Gesundheitspolitik

G-BA beschließt Erleichterungen bei Diamorphin-Versorgung

Bestehende Leitlinie auf Praxistauglichkeit überprüft

Berlin (ks). Der Gemeinsame Bundesausschuss (G-BA) will die diamorphingestützte Behandlung Schwerstopiatabhängiger erleichtern. Nach einem am 17. Januar einstimmig gefassten Beschluss sollen die bisherigen quantitativen, personellen und räumlichen Vorgaben durch flexiblere Regelungen ersetzt werden. Die Drogenbeauftragte der Bundesregierung, Mechthild Dyckmans (FDP), begrüßt dies.
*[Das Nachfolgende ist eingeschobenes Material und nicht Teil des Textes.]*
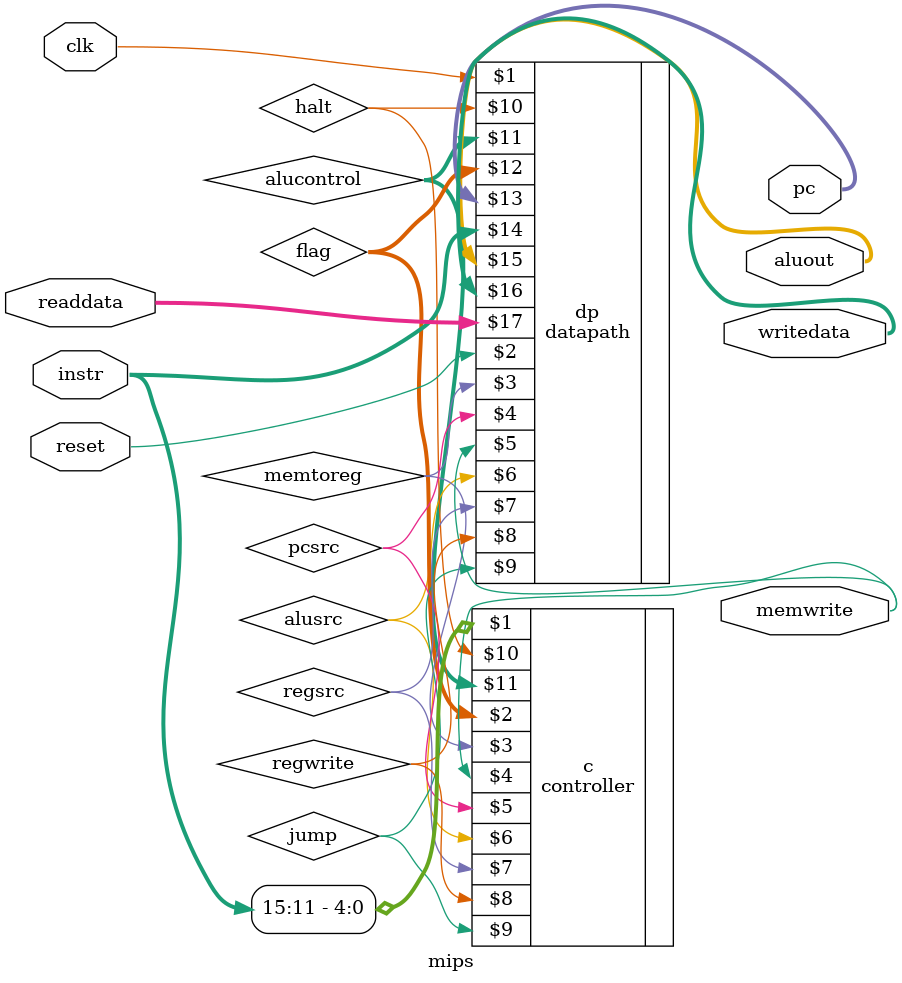
<source format=v>
`timescale 1ns / 1ps

module mips(
	input				clk, 		reset,
	output[7:0] 	pc,
	input [15:0] 	instr,
	output 			memwrite,
	output[15:0]	writedata,aluout,
	input [15:0] 	readdata
    );
	wire 			memtoreg, alusrc,	regsrc, regwrite, jump, halt, pcsrc;
	wire[2:0]	flag;
	wire[3:0]	alucontrol;
	
	controller c(instr[15:11], flag,
					 memtoreg, memwrite, pcsrc, 
					 alusrc,	regsrc,	regwrite,	jump,halt,
					 alucontrol);
	datapath dp(clk,	reset,	memtoreg,	pcsrc, memwrite,
					alusrc, regsrc, regwrite, jump,halt,
					alucontrol,
					flag, pc,	instr,
					aluout,	writedata,	readdata);
	
endmodule

</source>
Schon im März 2010 hatte der G-BA die diamorphingestützte Substitutionsbehandlung Opiatabhängiger unter bestimmten Voraussetzungen in den Leistungskatalog der vertragsärztlichen Versorgung aufgenommen. Grundlage hierfür war eine entsprechende Neuregelung im Betäubungsmittelgesetz. Diese schreibt unter anderem vor, dass ausschließlich schwerstabhängige Patientinnen und Patienten für die Diamorphin-Behandlung in Betracht kommen, die das 23. Lebensjahr vollendet haben, seit mindestens fünf Jahren süchtig sind und sich bereits zwei erfolglos beendeten beziehungsweise abgebrochenen Suchtbehandlungen unterzogen haben.

Stockende Umsetzung in der Praxis

Doch trotz guter Erfahrungen in Modellprojekten stockte die Behandlung mit Diamorphin. Grund waren die teilweise kaum zu leistenden Anforderungen an die Einrichtungen. Und gerade hier wurde nun angesetzt: "Mit dieser Entscheidung trägt der G-BA Forderungen einer Vereinfachung der derzeit gültigen Regelung Rechnung, um mehr betroffene Patientinnen und Patienten behandeln zu können", sagte Dr. Harald Deisler, unparteiisches Mitglied im G-BA und Vorsitzender des Unterausschusses Methodenbewertung. Insbesondere die Drogenbeauftragte der Bundesregierung, einzelne Kommunen aber auch Einrichtungen, die an der diamorphingestützten Substitutionsbehandlung teilnehmen, hätten immer wieder auf Umsetzungsschwierigkeiten hingewiesen, denen mit der nun verabschiedeten Änderung der Richtlinie begegnet werden solle.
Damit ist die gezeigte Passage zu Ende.